Daily Bread for 2.24.26: A Chant Befitting a Closed-Government Perspective

Good morning.

Tuesday in Whitewater will be windy with a high of 37. Sunrise is 6:38 and sunset is 5:38 for 10 hours 11 minutes of daytime. The moon is in its first quarter with 50.9 percent of its visible disk illuminated.

Whitewater’s Finance Committee meets at 5 PM.

On this day in 1803, in Marbury v. Madison, the Supreme Court establishes the principle of judicial review.

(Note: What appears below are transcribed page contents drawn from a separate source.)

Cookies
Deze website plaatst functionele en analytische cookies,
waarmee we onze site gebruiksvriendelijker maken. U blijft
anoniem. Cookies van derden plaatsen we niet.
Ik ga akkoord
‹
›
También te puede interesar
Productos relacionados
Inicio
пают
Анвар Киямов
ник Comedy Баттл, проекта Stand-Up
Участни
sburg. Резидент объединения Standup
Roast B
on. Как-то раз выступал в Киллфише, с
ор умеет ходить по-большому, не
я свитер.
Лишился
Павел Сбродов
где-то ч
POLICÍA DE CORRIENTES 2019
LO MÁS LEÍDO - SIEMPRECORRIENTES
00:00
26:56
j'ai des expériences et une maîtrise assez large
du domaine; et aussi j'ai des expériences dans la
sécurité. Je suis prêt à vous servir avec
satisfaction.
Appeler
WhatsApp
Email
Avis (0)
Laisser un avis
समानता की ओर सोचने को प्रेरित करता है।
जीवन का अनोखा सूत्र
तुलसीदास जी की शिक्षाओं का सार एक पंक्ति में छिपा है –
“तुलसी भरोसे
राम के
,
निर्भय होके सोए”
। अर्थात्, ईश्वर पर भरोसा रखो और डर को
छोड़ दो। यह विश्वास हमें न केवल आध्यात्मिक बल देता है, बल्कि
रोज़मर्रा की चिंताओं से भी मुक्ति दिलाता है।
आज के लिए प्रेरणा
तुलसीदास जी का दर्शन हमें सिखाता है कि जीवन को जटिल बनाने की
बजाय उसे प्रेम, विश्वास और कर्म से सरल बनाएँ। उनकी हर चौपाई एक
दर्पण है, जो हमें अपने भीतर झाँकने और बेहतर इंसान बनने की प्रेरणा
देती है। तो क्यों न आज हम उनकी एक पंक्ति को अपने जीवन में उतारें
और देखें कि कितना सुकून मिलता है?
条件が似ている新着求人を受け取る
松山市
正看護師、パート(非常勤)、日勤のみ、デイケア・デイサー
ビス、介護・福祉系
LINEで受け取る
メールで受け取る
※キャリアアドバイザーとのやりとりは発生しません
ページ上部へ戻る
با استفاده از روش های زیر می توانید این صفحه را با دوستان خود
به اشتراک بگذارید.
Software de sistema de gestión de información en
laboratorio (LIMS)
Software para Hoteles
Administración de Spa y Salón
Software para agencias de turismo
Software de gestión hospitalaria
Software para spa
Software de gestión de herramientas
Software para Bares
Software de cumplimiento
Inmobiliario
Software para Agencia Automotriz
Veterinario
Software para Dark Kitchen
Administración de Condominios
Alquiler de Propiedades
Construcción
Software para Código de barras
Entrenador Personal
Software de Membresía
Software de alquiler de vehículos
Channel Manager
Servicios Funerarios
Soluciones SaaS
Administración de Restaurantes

This libertarian blogger wrote yesterday that the Whitewater School Board’s 224-word cautionary statement before public comment during meetings will never not be funny. Those words are so obviously designed to produce a chilling effect; they are so evidently condescending toward the public from which the board members themselves are drawn. (We are, all of us, the same: neither higher nor lower, neither greater nor lesser. We are, all of us, ordinary people in a beautiful place.)

Five years of closed-government practices brought the district to this low place. This preface to public comment first appeared at board meetings only during the tenure of the last superintendent. Those who say that the past is behind us are wrong: it yet lingers and afflicts the present. See generally The Importance of Reviewing Past Policy Failures.

And yet, and yet, I’m struck by how dull, how pedestrian the board’s cautionary statement is. True belief usually brings exuberance and confidence.

When the Whitewater School Board delivers its cautionary words before public comment, those words are delivered without passion. The board, although wrong in its approach, doesn’t even try to advance its approach with enthusiasm.

How odd, how strange, that it now falls to someone who advocates an open-government position to demonstrate how a true devotion to this board’s own closed and cloistered position would sound. As I’ve no singing voice, I’ll call upon technology to overcome my musical deficiencies.

A genuine devotion of the board to its own stifling words would sound like this, and would be sung with conviction:

Click above to hear a suggested devotional rendition for the Whitewater School Board.

Far better still would be for the board to abandon its five-year descent into debilitating closed government, and return to an invigorating open-government position.